Because the antibacterial drug Doribax (doripenem) has an increased risk of death and lower clinical cure rates than other drugs for pneumonia, FDA approved a new label for the medication.

Because the antibacterial drug Doribax (doripenem) has an increased risk of death and lower clinical cure rates than other drugs for pneumonia, FDA approved a new label for the medication.

“Based on our analysis of data from a three-year clinical trial that was prematurely stopped in 2011 due to these safety concerns, we have approved changes to the Doribax drug label that describe these risks,  FDA stated in a recent Safety Announcement.

FDA has been concerned about Doribax, used to treat patients who develop pneumonia while on ventilators, since 2012 when the clinical trial with Doribax was stopped early because of “significant safety concerns”.

FDA’s new analysis found that Doribax carries an increased risk of death and lower clinical cure rates compared to imipenem and cilastatin for injection (marketed in the United States under the name Primaxin).

 

“Doribax is not approved to treat any type of pneumonia, and the revised label also includes a new warning about this unapproved use,” FDA stated. “Healthcare professionals should consider whether the benefits of Doribax treatment are likely to exceed its potential risks in patients who develop pneumonia while on ventilators.”
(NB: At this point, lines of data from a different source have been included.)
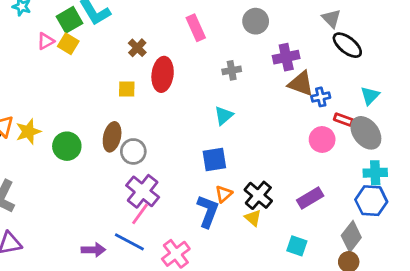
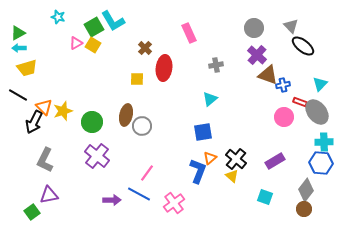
gray circle: (256, 21) -> (254, 28), moved
purple cross: (286, 57) -> (257, 55), turned -36
purple cross: (143, 191) -> (97, 156), moved

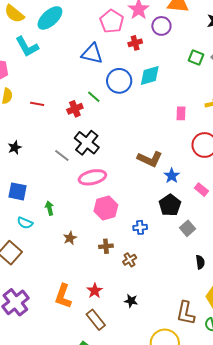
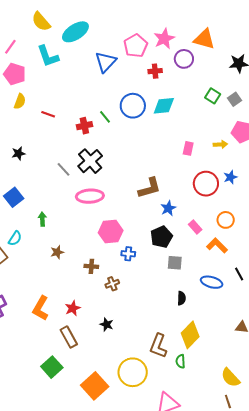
blue triangle: (92, 54) -> (106, 62), moved, turned 50
brown L-shape: (150, 159) -> (150, 188), turned -50
blue square: (18, 191) -> (14, 197), turned 30
pink hexagon: (106, 208) -> (111, 232), moved
cyan semicircle: (25, 223) -> (15, 238), moved, turned -91
gray square: (187, 228) -> (175, 263), turned 35

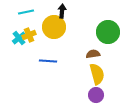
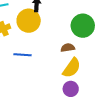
yellow semicircle: (97, 74) -> (72, 68), turned 50

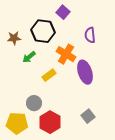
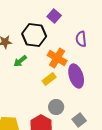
yellow rectangle: (49, 75) -> (49, 79), moved
gray circle: (34, 103) -> (56, 107), moved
In the clinical trial that was stopped early, patients with ventilator-associated bacterial pneumonia received either 7-day Doribax treatment or 10-day treatment with imipenem and cilastatin. In the intent-to-treat population, the 28-day all-cause mortality was higher in the Doribax arm (23.0%; n=31/135) than in the imipenem and cilastatin arm (16.7%; n=22/132). Clinical cure rates were also lower in the Doribax arm, FDA stated.

However, Doribax is still considered safe and effective for its FDA-approved indications. These include treatment of adults with complicated intra-abdominal infections and complicated urinary tract infections, including pyelonephritis kidney infections.